§ **Task statement**
Rewrite the text read from the records below as a single JSON list of strings, with one string per line and no blank lines. Do not include the pictures in the answer.

§ **Record set**

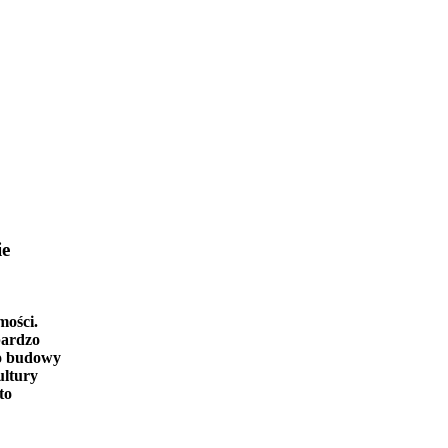
ie
mości.
bardzo
o budowy
ultury
to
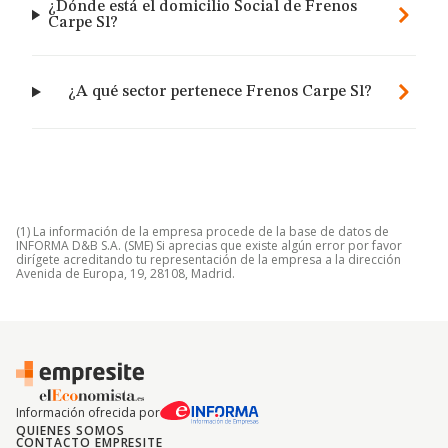
¿Dónde está el domicilio Social de Frenos
Carpe Sl?
¿A qué sector pertenece Frenos Carpe Sl?
(1) La información de la empresa procede de la base de datos de
INFORMA D&B S.A. (SME) Si aprecias que existe algún error por favor
dirígete acreditando tu representación de la empresa a la dirección
Avenida de Europa, 19, 28108, Madrid.
Información ofrecida por
QUIENES SOMOS
CONTACTO EMPRESITE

§ **Worked solution**
[
  "ie",
  "mości.",
  "bardzo",
  "o budowy",
  "ultury",
  "to",
  "¿Dónde está el domicilio Social de Frenos",
  "Carpe Sl?",
  "¿A qué sector pertenece Frenos Carpe Sl?",
  "(1) La información de la empresa procede de la base de datos de",
  "INFORMA D&B S.A. (SME) Si aprecias que existe algún error por favor",
  "dirígete acreditando tu representación de la empresa a la dirección",
  "Avenida de Europa, 19, 28108, Madrid.",
  "Información ofrecida por",
  "QUIENES SOMOS",
  "CONTACTO EMPRESITE"
]